Major art galleries and museums are offering increasingly innovative dining options, benefiting both the destination and the consumer.

It seems that food-for-fuel no longer cuts the mustard for those enjoying a cultural outing. What used to be the domain of essential subsistence, standard catering and secondary spend, is now about creating compelling collaborations, driving footfall and delivering revenue contribution.

Cultural institutions are becoming more sophisticated in integrating food and beverage as part of their proposition; selecting the right partnership for the visitor profile, to complement the overall destination, is crucial.

At the premium end, the restaurant at New York’s Museum of Modern Art has been awarded two Michelin stars, while the nearby Metropolitan has recently partnered with an acclaimed chef and restauranteur to create a coveted destination proposition. Closer to home, Tate Modern boasts a top floor restaurant overlooking the Thames, with the gallery giving a certain amount of added panache.

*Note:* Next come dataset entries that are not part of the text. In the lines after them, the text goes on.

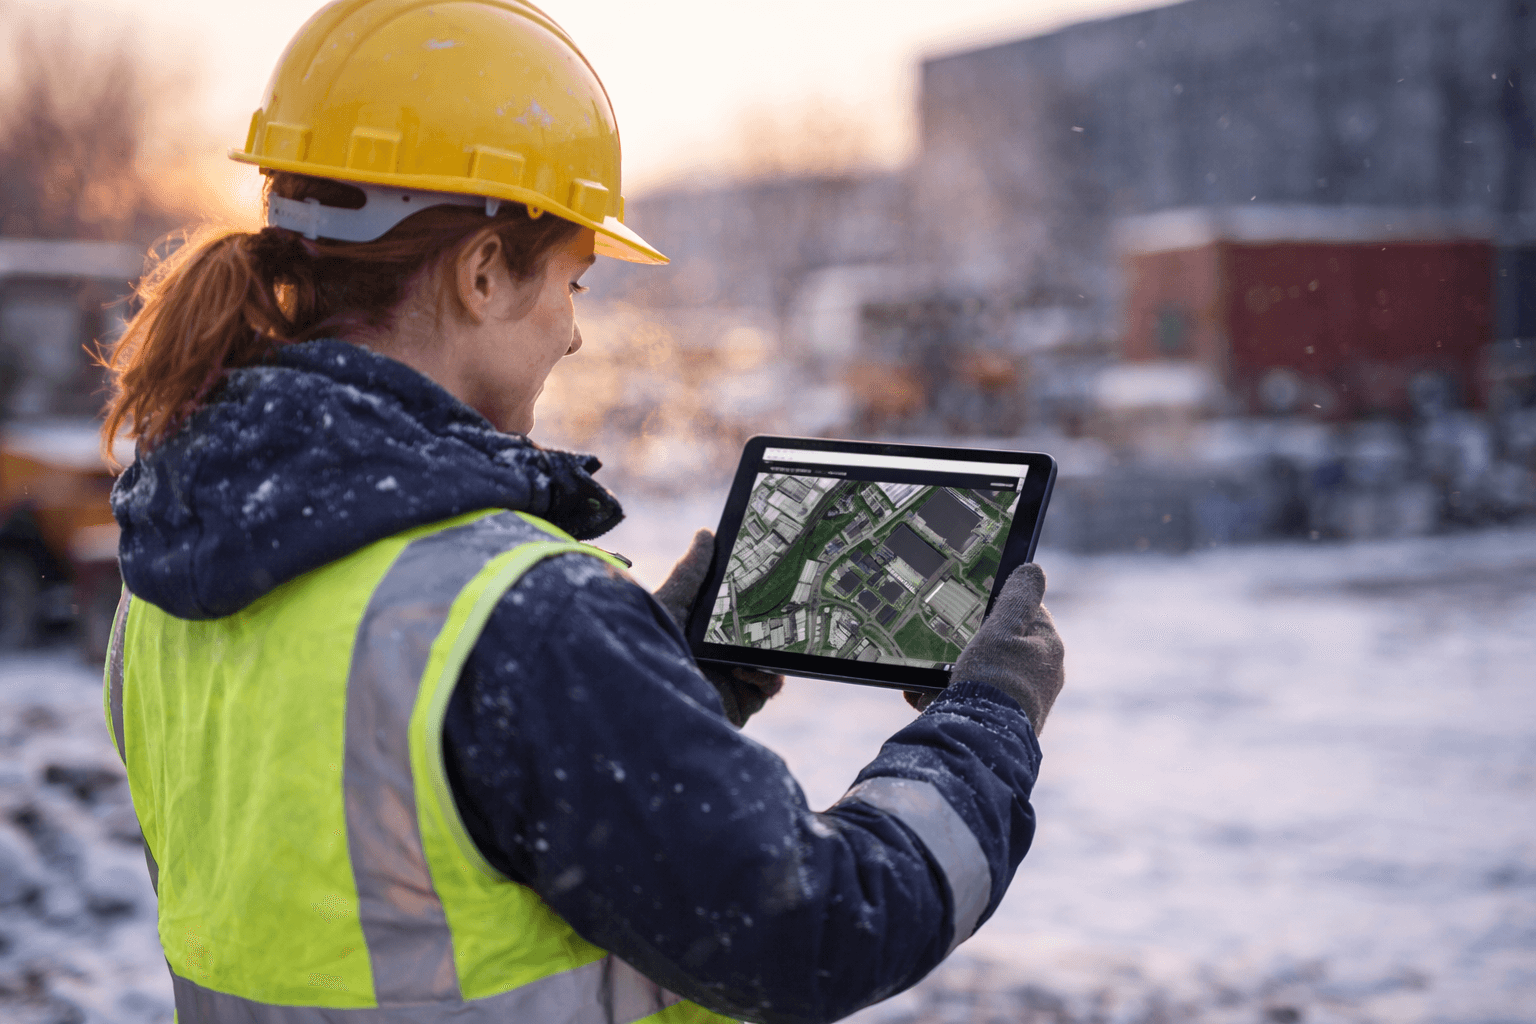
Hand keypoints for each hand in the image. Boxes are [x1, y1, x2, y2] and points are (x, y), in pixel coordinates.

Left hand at [654, 529, 784, 727]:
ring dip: (770, 653)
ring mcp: (731, 681)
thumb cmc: (650, 645)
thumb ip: (691, 571)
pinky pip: (769, 687)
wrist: (648, 689)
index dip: (756, 601)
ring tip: (750, 648)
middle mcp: (718, 658)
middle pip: (759, 638)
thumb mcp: (671, 601)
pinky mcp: (740, 703)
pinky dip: (768, 677)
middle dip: (773, 625)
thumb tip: (706, 533)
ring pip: (770, 663)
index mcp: (703, 633)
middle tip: (784, 608)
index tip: (773, 582)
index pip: (737, 614)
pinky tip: (745, 671)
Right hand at [905, 563, 1063, 733]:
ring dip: (949, 671)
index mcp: (1047, 649)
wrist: (982, 745)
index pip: (1027, 612)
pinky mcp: (1000, 722)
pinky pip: (970, 700)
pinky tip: (923, 697)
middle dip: (965, 644)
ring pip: (979, 673)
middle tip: (941, 646)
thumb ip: (1017, 596)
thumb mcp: (1003, 628)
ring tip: (926, 677)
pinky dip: (946, 696)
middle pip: (999, 644)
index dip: (996, 607)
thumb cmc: (995, 682)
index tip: (971, 610)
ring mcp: (1021, 701)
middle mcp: (1039, 676)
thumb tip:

Somewhat more casual, the Hepworth Wakefield has created a sense of place, showcasing local producers in its modern eatery, which sells seasonal, Yorkshire sourced food and drink. Whereas others have opted to lease space to recognised brands. For example, if you take a trip to the Natural History Museum, the National Theatre, or Oxford’s Ashmolean, you will find Benugo’s gourmet cafes. Whereas Peyton & Byrne provides its premium bakery-restaurant fare to visitors of the Imperial War Museum and the National Gallery.

We have been taking a closer look at how museums and galleries are collaborating with F&B operators, and it is clear that the benefits can be mutual:

For the museums and galleries…

  • By selecting an F&B partner with the appropriate fit, a restaurant can support and complement the core values and image of a gallery or museum, in line with their exhibitions and installations
  • A compelling restaurant proposition can help drive footfall; potentially becoming an attraction in its own right, rather than being distinctly secondary to the culture
  • The additional revenue stream can stabilise income and broaden visits across different times of day; extending into the evening, outside of core museum and gallery hours

For the F&B operator….

  • There is a certain brand kudos from being present within a gallery or museum, resulting in image enhancement and a positive impact on brand equity
  • For brands typically found on the high street or in shopping centres, a location within a cultural institution constitutes a new channel and route to market – a window to the brand in front of a different customer base
  • Gallery and museum visitors represent a relatively captive audience, often with very little immediate competition within the site

The symbiotic nature of this relationship suggests that this is a trend that is set to continue, both in the UK and further afield.